Your average backyard spider may owe its creepy life to an ancient marine critter that looked like a trilobite.
Mollisonia symmetrica was a 500-million-year-old arthropod that scientists now think could be the original arachnid, setting the stage for countless creepy-crawly spiders to come. Or, at least, from the neck up, that is.
In a new study published in Current Biology, detailed by Science Alert, researchers from the University of Arizona, Lycoming College, and King’s College London re-examined a fossilized Mollisonia. They discovered a brain that looks an awful lot like the kind you’d find in a modern-day spider.
Its brain structure looked an awful lot like a flipped and rewired arachnid brain more than it did a horseshoe crab brain, which is what the Mollisonia had been previously grouped with.
For as much as we know about arachnids, we don’t really know where they came from. The prevailing theory is that arachnids, such as spiders, scorpions, mites, and ticks, evolved on land from a common land-based ancestor. This discovery suggests that arachnid evolution may have originated in the ocean, long before their first known land appearance 430 million years ago.

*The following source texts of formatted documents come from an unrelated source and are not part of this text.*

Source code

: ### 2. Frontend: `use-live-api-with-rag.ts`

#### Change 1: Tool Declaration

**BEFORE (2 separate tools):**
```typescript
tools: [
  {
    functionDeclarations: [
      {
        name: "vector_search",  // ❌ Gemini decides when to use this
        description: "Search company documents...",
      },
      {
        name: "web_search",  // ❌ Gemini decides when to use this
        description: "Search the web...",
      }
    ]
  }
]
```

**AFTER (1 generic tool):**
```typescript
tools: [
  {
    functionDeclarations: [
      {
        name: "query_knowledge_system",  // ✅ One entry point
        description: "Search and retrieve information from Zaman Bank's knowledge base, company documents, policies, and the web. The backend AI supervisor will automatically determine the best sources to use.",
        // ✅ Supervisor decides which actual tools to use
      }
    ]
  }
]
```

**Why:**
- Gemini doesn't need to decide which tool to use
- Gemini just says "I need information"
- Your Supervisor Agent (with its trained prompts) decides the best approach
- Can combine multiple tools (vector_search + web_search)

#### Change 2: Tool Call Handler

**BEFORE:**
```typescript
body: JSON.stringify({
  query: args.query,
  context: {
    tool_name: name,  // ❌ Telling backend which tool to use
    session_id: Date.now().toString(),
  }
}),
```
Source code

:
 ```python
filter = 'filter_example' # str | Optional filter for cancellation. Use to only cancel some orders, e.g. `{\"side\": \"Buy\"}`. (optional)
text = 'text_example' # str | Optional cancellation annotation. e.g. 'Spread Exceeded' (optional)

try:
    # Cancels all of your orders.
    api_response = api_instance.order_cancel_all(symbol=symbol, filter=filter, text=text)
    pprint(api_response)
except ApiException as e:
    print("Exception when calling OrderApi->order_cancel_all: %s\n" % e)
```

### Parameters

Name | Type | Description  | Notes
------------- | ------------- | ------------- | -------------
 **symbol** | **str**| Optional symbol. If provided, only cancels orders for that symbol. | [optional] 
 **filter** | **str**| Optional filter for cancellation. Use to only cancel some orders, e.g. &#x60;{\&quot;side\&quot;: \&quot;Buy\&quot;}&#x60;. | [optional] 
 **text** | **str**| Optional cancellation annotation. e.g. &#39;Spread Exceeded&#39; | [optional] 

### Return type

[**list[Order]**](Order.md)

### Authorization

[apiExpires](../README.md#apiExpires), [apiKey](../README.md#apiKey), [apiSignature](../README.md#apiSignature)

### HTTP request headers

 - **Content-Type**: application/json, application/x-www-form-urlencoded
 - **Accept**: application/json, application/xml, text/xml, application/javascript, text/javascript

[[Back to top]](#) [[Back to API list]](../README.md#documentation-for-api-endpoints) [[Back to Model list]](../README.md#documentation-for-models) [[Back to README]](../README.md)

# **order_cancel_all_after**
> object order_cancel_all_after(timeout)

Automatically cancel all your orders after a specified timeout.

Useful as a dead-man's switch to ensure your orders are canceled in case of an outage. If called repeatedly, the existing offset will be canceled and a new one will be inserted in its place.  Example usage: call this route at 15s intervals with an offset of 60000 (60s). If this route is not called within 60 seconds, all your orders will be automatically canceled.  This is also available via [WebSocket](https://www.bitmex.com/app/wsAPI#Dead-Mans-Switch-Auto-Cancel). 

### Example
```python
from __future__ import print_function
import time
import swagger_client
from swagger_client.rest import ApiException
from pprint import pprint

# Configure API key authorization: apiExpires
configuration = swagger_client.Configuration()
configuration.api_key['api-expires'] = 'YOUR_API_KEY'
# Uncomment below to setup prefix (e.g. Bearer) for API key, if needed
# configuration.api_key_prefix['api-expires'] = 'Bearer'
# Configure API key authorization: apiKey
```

This Ancient Sea Bug May Have Been the Blueprint for Every Spider Ever
According to neuroscientist Nicholas Strausfeld, arachnid brains are unlike any other in the animal kingdom. And Mollisonia’s fossilized neural map shows early versions of the same brain regions we see in today’s eight-legged freaks (have I made it obvious enough that I really dislike spiders?).
This wasn’t a quirk of evolution, a fluke that appeared one day and stuck all these millions of years. That’s evolution working as intended, stemming from an ancestor that shatters our conception of the common spider.
This bug-eyed sea creature with pincers and a neural control center built for multitasking may have handed down the original arachnid brain blueprint. The neural connections between its brain and limbs could explain why arachnids became such fearsome land predators.
Strausfeld thinks the Mollisonia’s influence extends further beyond spiders. He theorizes that something like a Mollisonia could have shimmied its way onto land and started feeding on insects, thus eventually, over an enormous amount of time, forcing those insects to adapt by learning to fly. T
his forced the Mollisonia to adapt by spinning webs to catch the food that used to be terrestrial but now is airborne. One creature’s evolution forces another creature’s evolution, thus necessitating a secondary evolution if it wants to survive.
Mollisonia might not look much like a spider, but its internal wiring suggests that it may have been a precursor to the phase that would eventually become the thing that made you shriek when you saw it in the top corner of your bathroom.